Le canal Seine-Nord Europe, les chiffres clé d’un projet colossal et contesté

Lille, 11 oct 2025 (AFP) – Le canal Seine-Nord Europe, dont les travaux d’infrastructure ont commencé en 2022, est un projet gigantesque visant à doper le transport fluvial de marchandises entre le bassin parisien et les grands ports de la mer du Nord à partir des années 2030.

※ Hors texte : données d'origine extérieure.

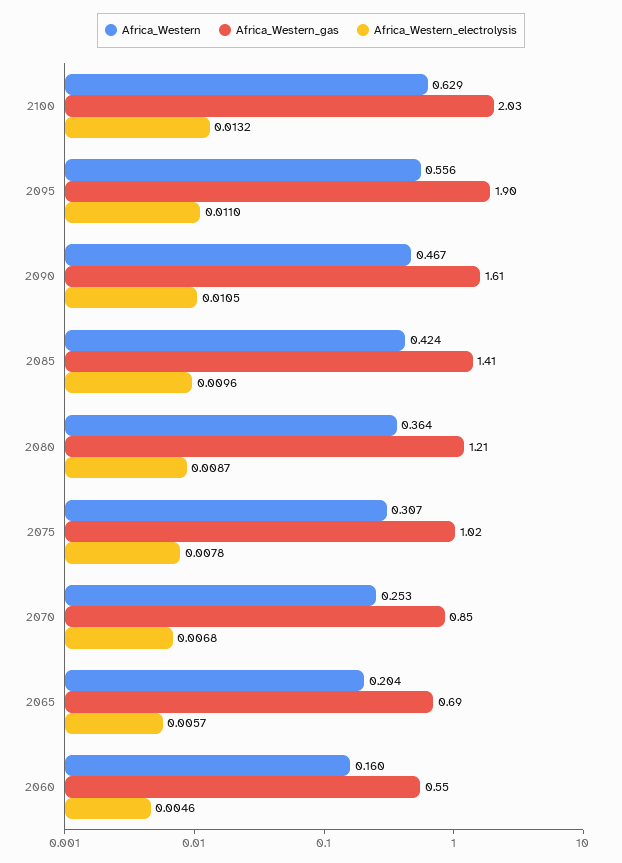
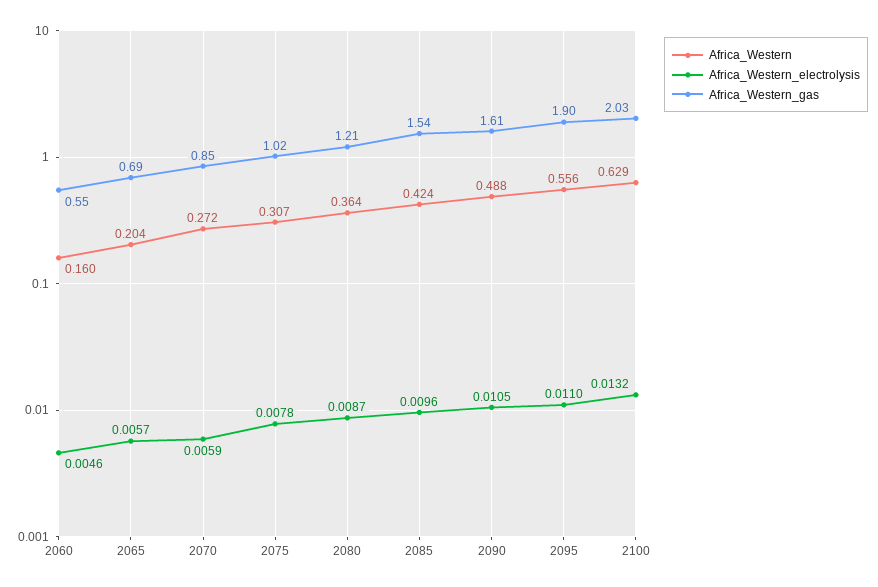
  {
    "Africa_Western": {
      "2100": 0.629,
      "2095": 0.556,
-     "2090": 0.467,
+     "2090": 0.488,
      "2085": 0.424,
      "2080": 0.364,
      "2075": 0.307,
-     "2070": 0.253,
+     "2070": 0.272,
      "2065": 0.204,
      "2060": 0.16
    },
    "Africa_Western_gas": {
      "2100": 2.03,
      "2095": 1.9,
      "2090": 1.61,
-     "2085": 1.41,
+     "2085": 1.54,
      "2080": 1.21,
      "2075": 1.02,
      "2070": 0.85,
      "2065": 0.69,
      "2060": 0.55
    },
    "Africa_Western_electrolysis": {
      "2100": 0.0132,
      "2095": 0.011,
      "2090": 0.0105,
      "2085": 0.0096,
      "2080": 0.0087,
      "2075": 0.0078,
-     "2070": 0.0068,
+     "2070": 0.0059,
      "2065": 0.0057,
      "2060": 0.0046
    }
  }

Ses promoteurs vantent une « solution écologique » qui réduirait considérablement le recours au transport routier, tandis que ses opposants le considèrent comme un projet ruineux, inutile et « destructeur » de zones naturelles et agricoles. En voici quelques chiffres clé.

107 km

Le canal prévu entre Compiègne (Oise) et Aubencheul-au-Bac (Nord) doit faire 107 km de long pour 54 mètres de large: de quoi faire circuler des péniches à grand gabarit mesurant jusqu’à 185 mètres de long, capables de transporter jusqu’à 4.400 tonnes de marchandises chacune, soit l’équivalent de 220 camions.

Cela permettrait de créer une véritable autoroute fluviale entre la Seine et l’Escaut, qui mène au grand port de marchandises d’Anvers en Belgique, lui-même relié à celui de Rotterdam aux Pays-Bas.

Cependant pour ses opposants, regroupés au sein du collectif « Méga Canal Non Merci », le pompage de l’Oise pour alimenter le canal risque de perturber le régime de cette rivière et ses nappes souterraines.

Ce que dément son maître d’ouvrage, la Société du Canal Seine-Nord Europe (SCSNE), tout comme le gouvernement: le canal « n’effectuera aucun prélèvement dans les nappes phréatiques » et « sera le plus économe en eau du réseau européen », assure le ministère de l’Aménagement du territoire dans une réponse écrite en juillet à une question de la députée LFI Clémence Guetté.

Le projet va aussi condamner de nombreuses zones agricoles et naturelles où vivent plusieurs centaines d’espèces protégées, soulignent ses opposants, mais ses promoteurs ont prévu en compensation 1.200 hectares de plantations et aménagements environnementaux.

50 millions de tonnes

C’est la quantité d’émissions de tonnes de CO2 que le canal permettrait d’éviter sur 40 ans, selon les estimations de la SCNSE. Soit environ un huitième des émissions de gaz à effet de serre de la France en 2023.

Cette prévision repose sur un scénario de 17 millions de tonnes de marchandises par an transitant par le canal à l’horizon 2035, ce qui reviendrait à 2,3 millions de poids lourds en moins à l’échelle européenne de la liaison Seine-Escaut, selon la SCNSE.

Des estimations beaucoup trop optimistes, jugent les opposants, qui s’appuient aussi sur un rapport public de 2013 pointant le risque de concurrence frontale du canal avec le fret ferroviaire, pourtant lui aussi un mode de transport bas carbone.

Ces estimations sont « très sujettes à caution », juge aussi Emilie Lorant-Plantier, professeure de géographie et auteure d’une thèse sur le canal Seine-Nord Europe, rappelant que le fluvial « n’est pas un mode de transport terminal », puisqu’il faut « la route, toujours » pour livrer les marchandises à leur destination finale.

5,1 milliards d’euros

C’est le coût prévisionnel actuel de la construction du canal. 2,2 milliards d’euros doivent provenir à parts égales de l’État et des collectivités locales (régions et départements) et 2,1 milliards d’euros de fonds européens.

Déjà très supérieur aux estimations initiales, ce budget, inscrit dans une convention de financement signée en 2019, devrait être révisé en nette hausse.

Dans un rapport publié fin 2024, le Conseil économique, social et environnemental des Hauts-de-France (Ceser) estimait que « le coût définitif du projet pourrait s’établir entre 7 et 8 milliards d’euros », en raison notamment de l’inflation.

Ainsi l’emprunt de 800 millions d’euros actuellement prévu pour boucler le budget des travaux risque fort d’enfler. Le plan actuel pour rembourser cet emprunt est de créer une nouvelle taxe nationale incitant au report de la route vers le fluvial pour le transport de marchandises.